Compromise, Consensus, & Conflict Resolution

Yolande James, Law’03

The great Scottish writer Robert Louis Stevenson advised that “Compromise is the … best lawyer.” If ever there was a member of the legal profession who subscribes to that sage approach to the law, it’s Yolande James, Law’03, a Montreal-based lawyer, mediator, moderator, and former high-profile politician turned political commentator.

Ms. James has made conflict resolution, compromise, and consensus building the focal points of a hugely successful career as a solo practitioner. Her abilities in her areas of specialization come naturally. “They’re in my blood,” she says.

The younger of two daughters born to Caribbean-immigrant parents, Ms. James grew up in the West Island area of Montreal. There were no lawyers in her family; however, she was a gifted student who decided early on that she wanted a career in law or public service.

“From the time I was a girl, I enjoyed defending a point of view and had a knack for it,” she recalls. “I also had a passion for solving problems and resolving conflicts.”

With that in mind, she involved herself in politics in the wake of the October 1995 Quebec referendum. She was too young by 20 days to cast a ballot in that vote, but she joined the Liberal Party’s Youth Commission, began volunteering for part-time work in the constituency office of MNA Russell Williams, and soon enrolled in the Université de Montréal’s civil law program.

“While earning my civil law degree, I took advantage of an exchange initiative that enabled me to attend Queen’s Law for a year. I loved everything about that experience – the academics, the faculty, my classmates – loved it!” says Ms. James.

“I’m bilingual, but coming to Kingston was a big change for me that broadened my horizons. There weren’t many Black students at Queen’s Law at that time, but I got along very well. I’m delighted that the school is now making a concerted effort to recruit Black students and to make them feel at home when they get there.

“During my year at Queen’s Law, I learned the value of listening and understanding what others are saying before you speak. That may sound easy, but it’s not, and it’s crucial, whether you’re engaged in mediation matters or politics.”

After her 2004 call to the Quebec Bar, Ms. James worked as a political adviser in the provincial Ministry of Health and Social Services. While doing so, she caught the eye of then-Liberal Premier Jean Charest. “He called and asked me to seek the nomination for a byelection in Nelligan riding. I was reluctant to do so, but the premier was very persuasive,” she says.     

Once she had secured that Liberal nomination in Nelligan, she won the September 2004 byelection, followed by re-election in 2007, 2008 and 2012. Ms. James ended her decade-long career in provincial politics in 2014 at the ripe old age of 37. And what a career it was.   

She was the first Black woman ever elected to the Quebec National Assembly, and in 2007 she became the youngest woman (29) ever to serve in the provincial cabinet when she accepted Premier Charest’s invitation to serve as Minister of Immigration and Cultural Communities.

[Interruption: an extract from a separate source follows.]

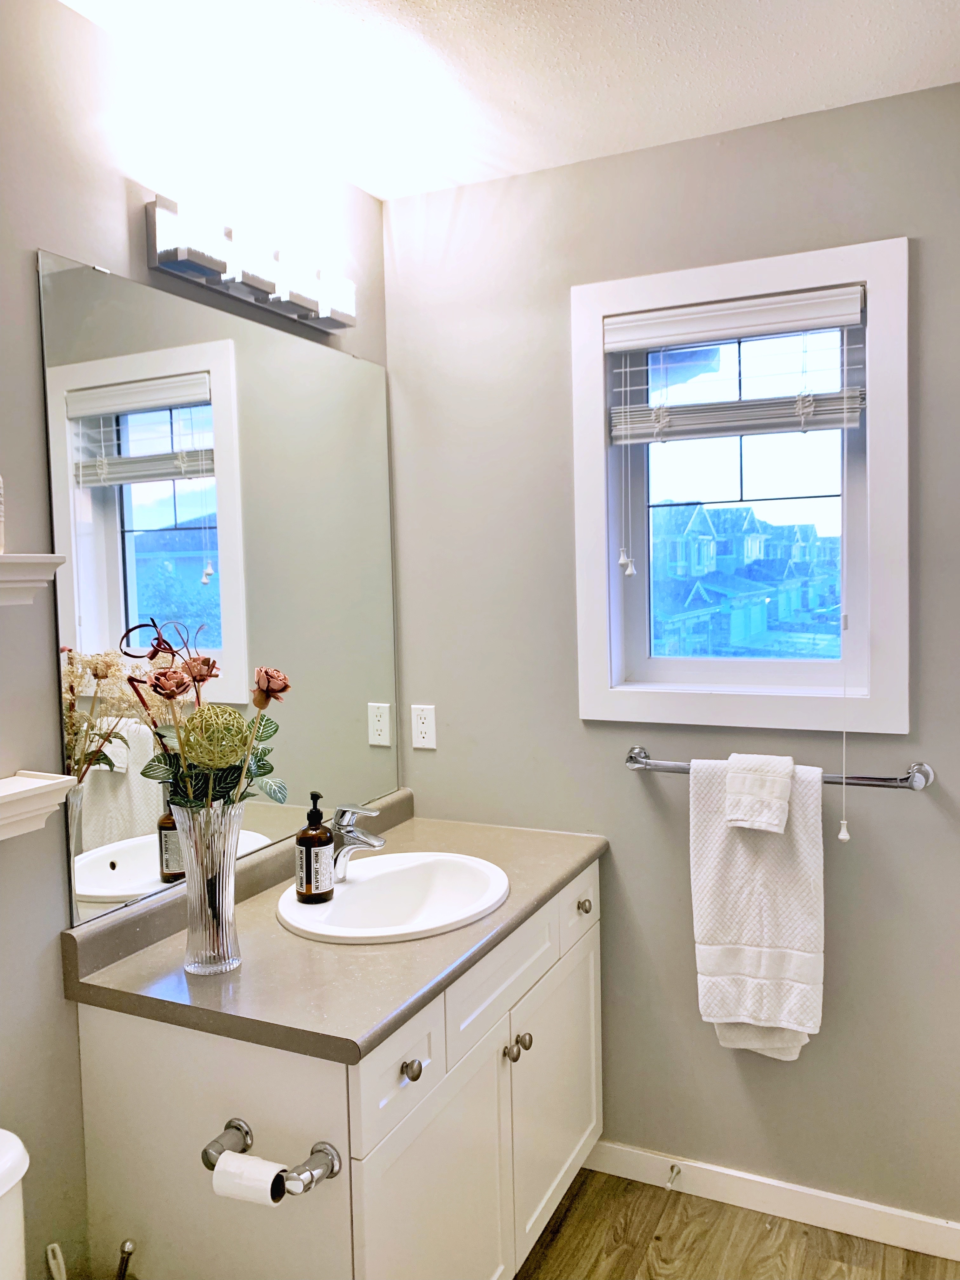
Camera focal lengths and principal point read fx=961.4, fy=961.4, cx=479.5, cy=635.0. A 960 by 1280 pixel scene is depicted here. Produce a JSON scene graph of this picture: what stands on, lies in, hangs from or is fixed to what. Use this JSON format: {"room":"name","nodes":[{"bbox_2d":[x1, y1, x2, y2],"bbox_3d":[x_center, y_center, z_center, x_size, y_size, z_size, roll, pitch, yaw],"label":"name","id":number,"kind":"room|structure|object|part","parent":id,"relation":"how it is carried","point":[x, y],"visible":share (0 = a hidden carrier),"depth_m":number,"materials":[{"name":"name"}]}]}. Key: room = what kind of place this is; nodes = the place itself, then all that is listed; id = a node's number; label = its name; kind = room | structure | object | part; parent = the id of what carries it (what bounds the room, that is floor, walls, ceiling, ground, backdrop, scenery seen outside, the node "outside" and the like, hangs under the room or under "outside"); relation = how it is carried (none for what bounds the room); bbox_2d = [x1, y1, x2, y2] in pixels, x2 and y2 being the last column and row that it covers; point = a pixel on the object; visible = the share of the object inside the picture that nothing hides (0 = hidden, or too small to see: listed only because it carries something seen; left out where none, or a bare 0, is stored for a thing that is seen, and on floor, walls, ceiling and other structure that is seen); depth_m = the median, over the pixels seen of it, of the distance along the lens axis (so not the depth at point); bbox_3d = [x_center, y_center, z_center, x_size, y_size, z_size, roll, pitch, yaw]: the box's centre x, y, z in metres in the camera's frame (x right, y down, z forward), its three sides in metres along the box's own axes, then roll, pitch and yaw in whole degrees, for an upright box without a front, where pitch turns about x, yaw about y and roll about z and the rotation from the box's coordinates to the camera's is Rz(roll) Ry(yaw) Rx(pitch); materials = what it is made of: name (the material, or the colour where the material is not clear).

In 2017, Ms. James considered running for a seat in Parliament, but that didn’t work out. Now she devotes herself to her legal career, but also works as a political commentator (on both CBC television and francophone Radio Canada), is engaged in her community (working in palliative care and striving to promote access to justice), and is raising her busy seven-year-old son.   

“I don’t have a crystal ball that will tell me the future, but mediation and conflict resolution are focal points of my work these days,” says Ms. James. “I couldn’t be happier.”